Ремезов едва не сверзился с крутой лестницы, но сыновья подхватили его. Семён Ульяныч был злой — он всегда злился, когда что-либо мешало ему доделать хорошее дело. А дело с кольчугой было задумано превосходно.
— Дверь надёжно закрыл? — Семён Ульяныч зыркнул на Леонтия.
— Плаху отодрал и на упор вколотил.
— Ещё одну вколоти!
— А по боевому ходу они не пролезут? — спросил Семён-младший. — Там-то двери вовсе нет.
— Не подымутся на боевой ход, — подумав, успокоил брата Леонтий. — К нему с земли шиш подберёшься. А в развалинах чёрт ногу сломит.
Ваня, Табберт и Ерофей спустились к Ремезовым.

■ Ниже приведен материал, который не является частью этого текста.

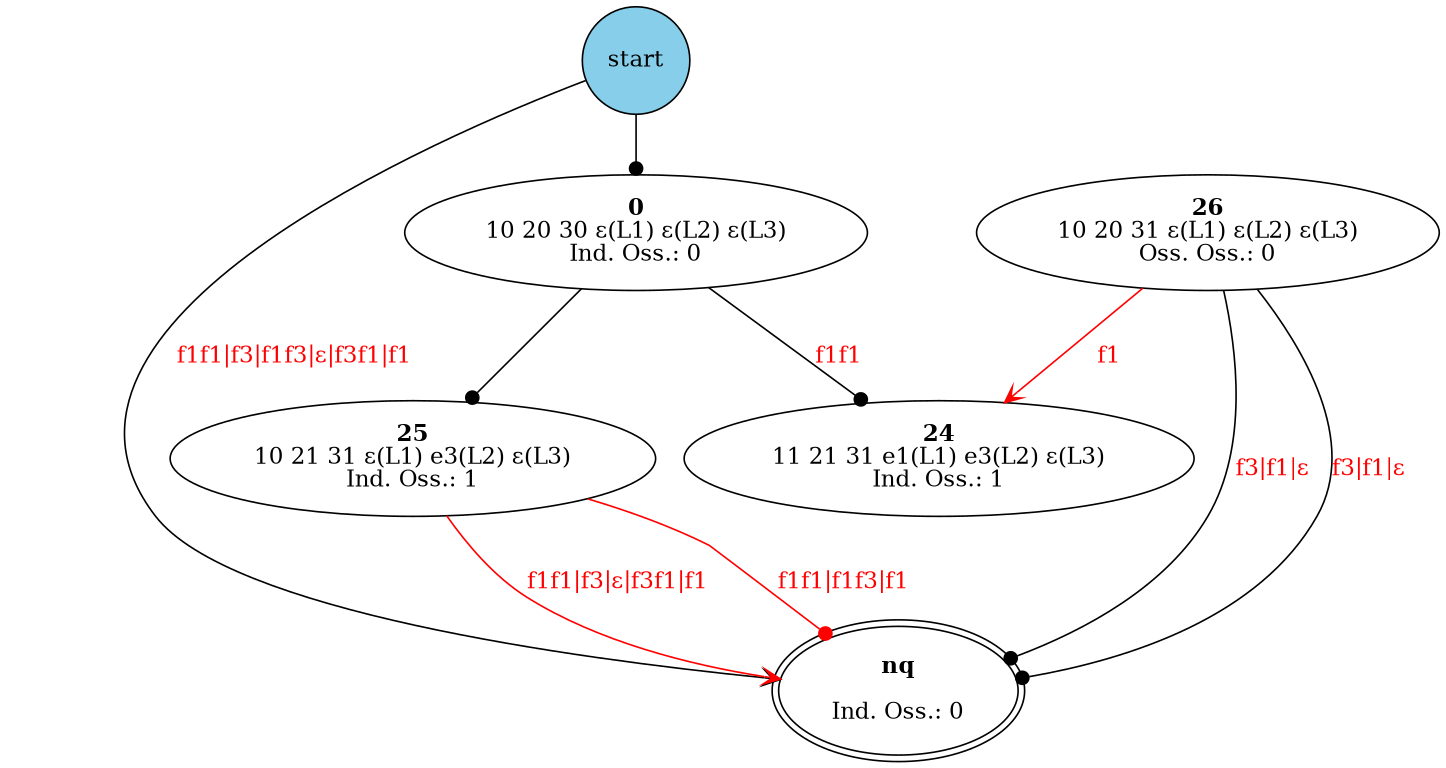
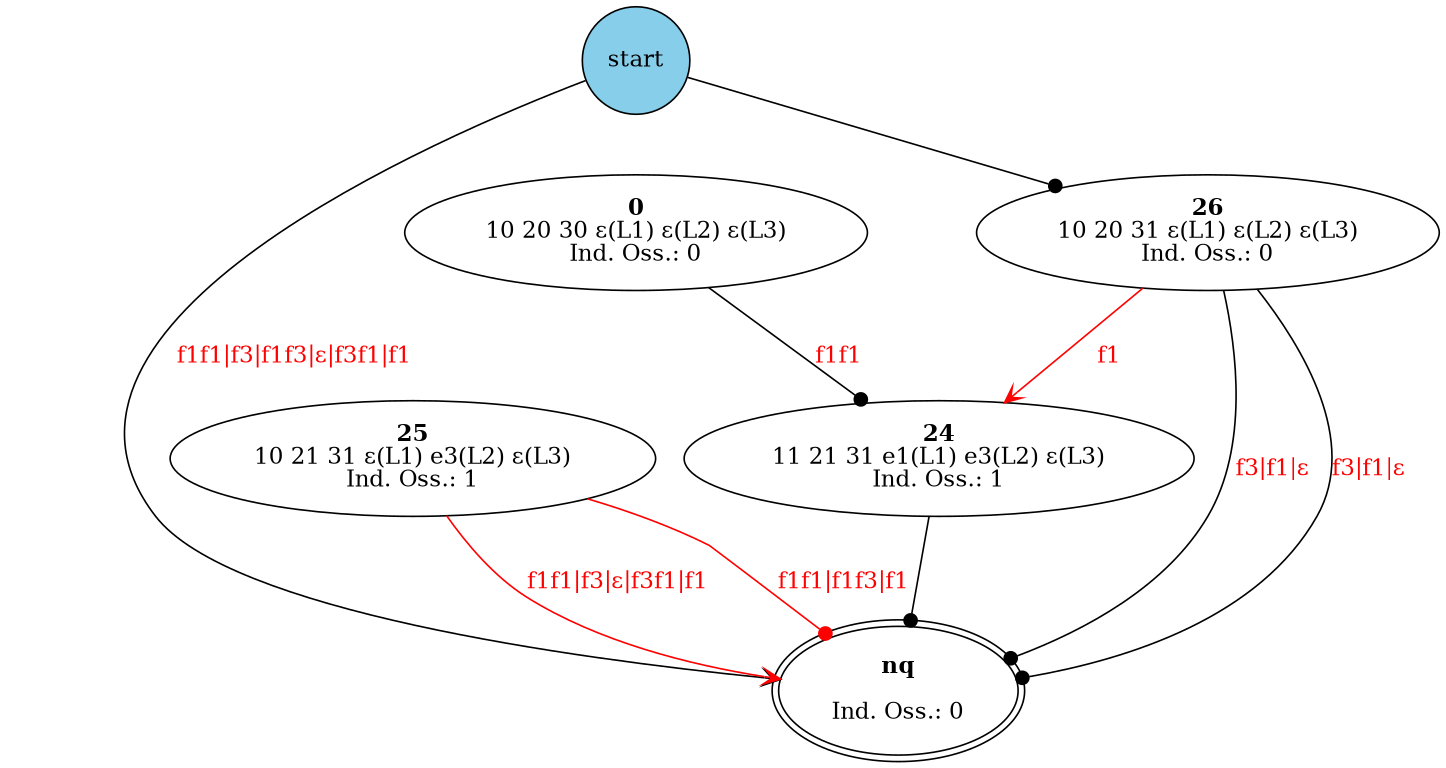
  digraph {
    edge [arrowhead=dot]
    start [fillcolor=skyblue shape=circle style=filled]
    n2 [label=<<b>0</b><br/>10 20 30 ε(L1) ε(L2) ε(L3)<br/>Ind. Oss.: 0>]
    n3 [label=<<b>nq</b><br/> <br/>Ind. Oss.: 0> peripheries=2]
    n4 [label=<<b>25</b><br/>10 21 31 ε(L1) e3(L2) ε(L3)<br/>Ind. Oss.: 1>]
    n5 [label=<<b>24</b><br/>11 21 31 e1(L1) e3(L2) ε(L3)<br/>Ind. Oss.: 1>]
-   n6 [label=<<b>26</b><br/>10 20 31 ε(L1) ε(L2) ε(L3)<br/>Oss. Oss.: 0>]
-   start -> n2
+   n6 [label=<<b>26</b><br/>10 20 31 ε(L1) ε(L2) ε(L3)<br/>Ind. Oss.: 0>]
+   start -> n6
    start -> n3 [arrowhead=vee label=<<br/><font color="red">f1f1|f3|f1f3|ε|f3f1|f1</font>>]
-   n2 -> n4
    n2 -> n5 [label=<<br/><font color="red">f1f1</font>>]
    n4 -> n3 [arrowhead=vee color=red label=<<br/><font color="red">f1f1|f3|ε|f3f1|f1</font>>]
    n4 -> n3 [color=red label=<<br/><font color="red">f1f1|f1f3|f1</font>>]
+   n5 -> n3
    n6 -> n3 [label=<<br/><font color="red">f3|f1|ε</font>>]
    n6 -> n3 [label=<<br/><font color="red">f3|f1|ε</font>>]
    n6 -> n5 [arrowhead=vee color=red label=<<br/><font color="red">f1</font>>]
  }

— Не поджарят ли они нас, Ульяныч? — Ерофей говорил как бы в шутку.
— Дурак ты, им кольчуга нужна! Спалят башню — кольчуга сплавится.
— Может, отдать? — испытующе прищурился Ерофей.

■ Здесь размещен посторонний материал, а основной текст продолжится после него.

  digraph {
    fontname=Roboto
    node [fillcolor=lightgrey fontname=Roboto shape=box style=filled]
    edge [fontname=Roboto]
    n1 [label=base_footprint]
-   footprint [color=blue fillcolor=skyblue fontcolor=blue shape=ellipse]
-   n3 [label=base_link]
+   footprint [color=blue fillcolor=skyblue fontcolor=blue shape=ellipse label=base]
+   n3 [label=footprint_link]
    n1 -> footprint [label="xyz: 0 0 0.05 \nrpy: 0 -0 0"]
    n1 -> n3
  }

Семён Ульяныч едва не испепелил его яростным взором.
— Отдадим — и потом точно зажарят, — за Ремезова ответил Ваня.
В плену он изучил нрав степняков. Вероломство и кровожадность у них почитается за доблесть. И победитель у них обязан быть свирепым к тому, кого победил, иначе победа не в честь и не в радость.
— Надобно стрельбу! — решительно сказал Табберт и вытащил пистолет.

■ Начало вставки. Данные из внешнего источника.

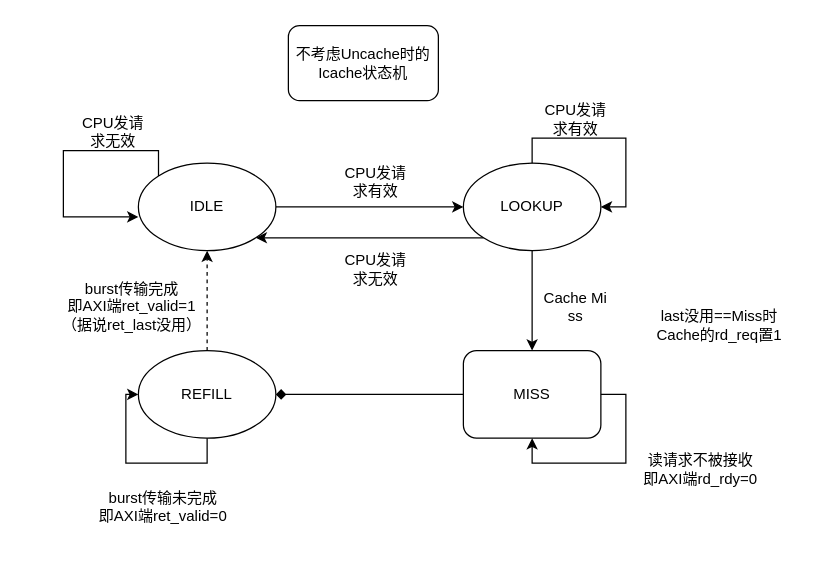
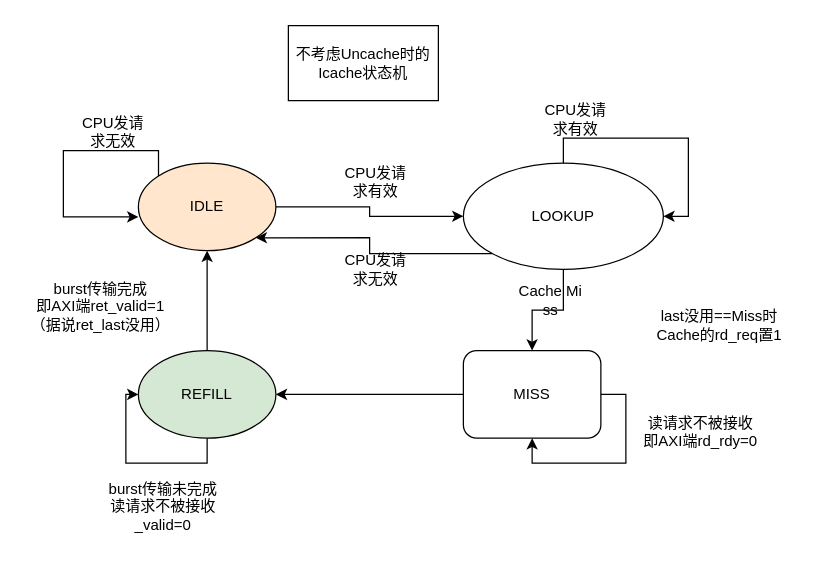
  <mxCell id="0" />
  <mxCell id="1" parent="0" />
  <mxCell id="2" style="edgeStyle=orthogonalEdgeStyle;rounded=0;orthogonalLoop=1;jettySize=auto;html=1;exitX=1;exitY=0.5;exitDx=0;exitDy=0;" parent="1" source="3" target="6" edge="1"><mxGeometry relative="1" as="geometry" /></mxCell>
- <mxCell id="3" value="IDLE" style="ellipse;whiteSpace=wrap;html=1;" parent="1" vertex="1"><mxGeometry x="110" y="130" width="110" height="70" as="geometry" /></mxCell>
+ <mxCell id="3" value="IDLE" style="ellipse;whiteSpace=wrap;html=1;fillColor=#ffe6cc;" parent="1" vertex="1"><mxGeometry x="110" y="130" width="110" height="70" as="geometry" /></mxCell>
  <mxCell id="4" style="edgeStyle=orthogonalEdgeStyle;rounded=0;orthogonalLoop=1;jettySize=auto;html=1;exitX=0.5;exitY=1;exitDx=0;exitDy=0;" parent="1" source="6" target="10" edge="1"><mxGeometry relative="1" as="geometry" /></mxCell>
  <mxCell id="5" style="edgeStyle=orthogonalEdgeStyle;rounded=0;orthogonalLoop=1;jettySize=auto;html=1;exitX=0;exitY=1;exitDx=0;exitDy=0;entryX=1;entryY=1;entryDx=0;entryDy=0;" parent="1" source="6" target="3" edge="1"><mxGeometry relative="1" as="geometry" /></mxCell>
- <mxCell id="6" value="LOOKUP" style="ellipse;whiteSpace=wrap;html=1;" parent="1" vertex="1"><mxGeometry x="370" y="130" width="110" height="70" as="geometry" /></mxCell>
- <mxCell id="7" style="edgeStyle=orthogonalEdgeStyle;rounded=0;orthogonalLoop=1;jettySize=auto;html=1;exitX=0;exitY=0.5;exitDx=0;exitDy=0;entryX=1;entryY=0.5;entryDx=0;entryDy=0;endArrow=diamond;" parent="1" source="10" target="9" edge="1"><mxGeometry relative="1" as="geometry" /></mxCell>
- <mxCell id="8" style="edgeStyle=orthogonalEdgeStyle;rounded=0;orthogonalLoop=1;jettySize=auto;html=1;exitX=0.5;exitY=0;exitDx=0;exitDy=0;entryX=0.5;entryY=1;entryDx=0;entryDy=0;dashed=1;" parent="1" source="9" target="3" edge="1"><mxGeometry relative="1" as="geometry" /></mxCell>
- <mxCell id="9" value="REFILL" style="ellipse;whiteSpace=wrap;html=1;" parent="1" vertex="1"><mxGeometry x="110" y="280" width="110" height="70" as="geometry" /></mxCell>
+ <mxCell id="6" value="LOOKUP" style="ellipse;whiteSpace=wrap;html=1;" parent="1" vertex="1"><mxGeometry x="370" y="130" width="160" height="85" as="geometry" /></mxCell>
+ <mxCell id="7" style="edgeStyle=orthogonalEdgeStyle;rounded=0;orthogonalLoop=1;jettySize=auto;html=1;exitX=0;exitY=0.5;exitDx=0;exitDy=0;entryX=1;entryY=0.5;entryDx=0;entryDy=0;" parent="1" source="10" target="9" edge="1"><mxGeometry relative="1" as="geometry" /></mxCell>
+ <mxCell id="8" style="edgeStyle=orthogonalEdgeStyle;rounded=0;orthogonalLoop=1;jettySize=auto;html=1;exitX=0.5;exitY=0;exitDx=0;exitDy=0;entryX=0.5;entryY=1;entryDx=0;entryDy=0;" parent="1" source="9" target="3" edge="1"><mxGeometry relative="1" as="geometry" /></mxCell>
+ <mxCell id="9" value="REFILL" style="ellipse;whiteSpace=wrap;html=1;fillColor=#d5e8d4;" parent="1" vertex="1"><mxGeometry x="110" y="280" width="110" height="70" as="geometry" /></mxCell>
  <mxCell id="10" value="MISS" style="whiteSpace=wrap;html=1;rounded=1;" parent="1" vertex="1"><mxGeometry x="370" y="280" width="110" height="70" as="geometry" /></mxCell>
- <mxCell id="11" value="不考虑Uncache时的Icache状态机" style="whiteSpace=wrap;html=1;rounded=1;" parent="1" vertex="1"><mxGeometry x="230" y="20" width="120" height="60" as="geometry" /></mxCell>
+ <mxCell id="11" value="不考虑Uncache时的Icache状态机" style="rounded=0;whiteSpace=wrap;html=1;" parent="1" vertex="1"><mxGeometry x="230" y="20" width="120" height="60" as="geometry" /></mxCell>
  <mxCell id="12" style="edgeStyle=orthogonalEdgeStyle;rounded=0;orthogonalLoop=1;jettySize=auto;html=1;exitX=0;exitY=0;exitDx=0;exitDy=0;" parent="1" source="3" edge="1"><mxGeometry relative="1" as="geometry"><mxPoint x="110" y="173" as="targetPoint" /><Array as="points"><mxPoint x="126" y="120" /><mxPoint x="50" y="120" /><mxPoint x="50" y="173" /></Array></mxGeometry></mxCell>
  <mxCell id="13" value="CPU发请求无效" style="text;html=1;strokeColor=none;fillColor=none;align=center;verticalAlign=middle;whiteSpace=wrap;rounded=0;" parent="1" vertex="1"><mxGeometry x="60" y="90" width="60" height="30" as="geometry" /></mxCell>
  <mxCell id="14" value="CPU发请求有效" style="text;html=1;strokeColor=none;fillColor=none;align=center;verticalAlign=middle;whiteSpace=wrap;rounded=0;" parent="1" vertex="1"><mxGeometry x="270" y="130" width="60" height="30" as="geometry" /></mxCell>
  <mxCell id="15" style="edgeStyle=orthogonalEdgeStyle;rounded=0;orthogonalLoop=1;jettySize=auto;html=1;exitX=0.5;exitY=0;exitDx=0;exitDy=0;entryX=1;entryY=0.5;entryDx=0;entryDy=0;" parent="1" source="6" target="6" edge="1"><mxGeometry relative="1" as="geometry" /></mxCell>
  <mxCell id="16" value="CPU发请求有效" style="text;html=1;strokeColor=none;fillColor=none;align=center;verticalAlign=middle;whiteSpace=wrap;rounded=0;" parent="1" vertex="1"><mxGeometry x="430" y="80" width="60" height="30" as="geometry" /></mxCell>
- <mxCell id="17" value="Cache Mi&lt;br&gt;ss" style="text;html=1;strokeColor=none;fillColor=none;align=center;verticalAlign=middle;whiteSpace=wrap;rounded=0;" parent="1" vertex="1"><mxGeometry x="430" y="230" width="60" height="30" as="geometry" /></mxCell>
+ <mxCell id="17" value="Cache Mi&lt;br&gt;ss" style="text;html=1;strokeColor=none;fillColor=none;align=center;verticalAlign=middle;whiteSpace=wrap;rounded=0;" parent="1" vertex="1"><mxGeometry x="410" y="225" width="60" height="30" as="geometry" /></mxCell>
  <mxCell id="18" value="CPU发请求无效" style="text;html=1;strokeColor=none;fillColor=none;align=center;verticalAlign=middle;whiteSpace=wrap;rounded=0;" parent="1" vertex="1"><mxGeometry x="270" y="200" width="60" height="30" as="geometry" /></mxCell>
  <mxCell id="19" style="edgeStyle=orthogonalEdgeStyle;rounded=0;orthogonalLoop=1;jettySize=auto;html=1;exitX=1;exitY=0.5;exitDx=0;exitDy=0;entryX=0.5;entryY=1;entryDx=0;entryDy=0;" parent="1" source="10" target="10" edge="1"><mxGeometry relative="1" as="geometry" /></mxCell>
- <mxCell id="20" value="读请求不被接收&lt;br&gt;即AXI端rd_rdy=0" style="text;html=1;strokeColor=none;fillColor=none;align=center;verticalAlign=middle;whiteSpace=wrap;rounded=0;" parent="1" vertex="1"><mxGeometry x="500" y="350" width="120" height="50" as="geometry" /></mxCell>
+ <mxCell id="20" value="读请求不被接收&lt;br&gt;即AXI端rd_rdy=0" style="text;html=1;strokeColor=none;fillColor=none;align=center;verticalAlign=middle;whiteSpace=wrap;rounded=0;" parent="1" vertex="1"><mxGeometry x="500" y="320" width="120" height="50" as="geometry" /></mxCell>
  <mxCell id="21" value="last没用==Miss时&lt;br&gt;Cache的rd_req置1" style="text;html=1;strokeColor=none;fillColor=none;align=center;verticalAlign=middle;whiteSpace=wrap;rounded=0;" parent="1" vertex="1"><mxGeometry x="510" y="240" width="130" height="40" as="geometry" /></mxCell>
- <mxCell id="22" value="burst传输完成&lt;br&gt;即AXI端ret_valid=1&lt;br&gt;（据说ret_last没用）" style="text;html=1;strokeColor=none;fillColor=none;align=center;verticalAlign=middle;whiteSpace=wrap;rounded=0;" parent="1" vertex="1"><mxGeometry x="45" y="220" width="120" height="50" as="geometry" /></mxCell>
+ <mxCell id="22" value="burst传输完成&lt;br&gt;即AXI端ret_valid=1&lt;br&gt;（据说ret_last没用）" style="text;html=1;strokeColor=none;fillColor=none;align=center;verticalAlign=middle;whiteSpace=wrap;rounded=0;" parent="1" vertex="1"><mxGeometry x="20" y="220" width="120" height="50" as="geometry" /></mxCell>
  <mxCell id="23" style="edgeStyle=orthogonalEdgeStyle;rounded=0;orthogonalLoop=1;jettySize=auto;html=1;exitX=0.5;exitY=1;exitDx=0;exitDy=0;entryX=0;entryY=0.5;entryDx=0;entryDy=0;" parent="1" source="9" target="9" edge="1"><mxGeometry relative="1" as="geometry"><mxPoint x="100" y="315" as="targetPoint" /><Array as="points"><mxPoint x="165" y="370" /><mxPoint x="100" y="370" /><mxPoint x="100" y="315" /></Array></mxGeometry></mxCell>
- <mxCell id="24" value="burst传输未完成&lt;br&gt;即AXI端ret_valid=0" style="text;html=1;strokeColor=none;fillColor=none;align=center;verticalAlign=middle;whiteSpace=wrap;rounded=0;" parent="1" vertex="1"><mxGeometry x="70" y="380" width="120" height="50" as="geometry" /></mxCell>
+ <mxCell id="24" value="burst传输未完成&lt;br&gt;读请求不被接收_valid=0" style="text;html=1;strokeColor=none;fillColor=none;align=center;verticalAlign=middle;whiteSpace=wrap;rounded=0;" parent="1" vertex="1"><mxGeometry x="70" y="380" width="120" height="50" as="geometry" /></mxCell>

Ему всё нравилось. Ремезовы были озабочены, а капитану Филиппу фон Страленбергу необходимость сражения пришлась по душе. Он так давно не чувствовал себя солдатом, что был готов даже на безрассудство. Впрочем, почему же безрассудство? Башня крепкая. Есть и порох, и пули. Ремезовы — люди стойкие. И всегда можно прибегнуть к ретираде, спрыгнув с внешней стороны башни на склон холма. Схватка — это прекрасно! Эс ист гроссартищ! Схватка разгоняет кровь и возвращает мужчине молодость!
— Долго ли мы тут сумеем отбиваться? — спросил Ерофей.
— Сколько Господь дозволит, — спокойно сказал Семён-младший.
Семён Ульяныч высунулся в бойницу.
Джунгары толпились среди развалин вокруг башни. Цэрэн Дондоб — сухонький старичок с белой бородкой клином — с интересом рассматривал Ремезова, поигрывая поводьями белой верблюдицы. Солнце жарило так, что стрёкот кузнечиков казался треском масла, кипящего на сковороде.
— Беса лысого тебе в пасть! — со старческим дребезгом в голосе крикнул Семён Ульянович нойону Цэрэн Дондобу.
Нойон снисходительно улыбнулся. Он так и рассчитывал.
— Зайсанг, — повернулся он к Онхудаю, — пускай твои люди возьмут бревно и выбьют двери в башню. А вы, — он обратился к своим воинам, — стреляйте по русским в окнах. Я хочу увидеть вашу меткость.
Ваня из бойницы наблюдал за суетой степняков в остроге, а Ремезовы заряжали ружья. Маша глядела на эти приготовления со страхом: она не узнавала братьев и отца. В их лицах, и в лице Вани, проступало что-то новое и непривычное — словно бы их души каменели в готовности к чему-то очень важному. Лица становились проще и яснее, будто отмытые от обыденности.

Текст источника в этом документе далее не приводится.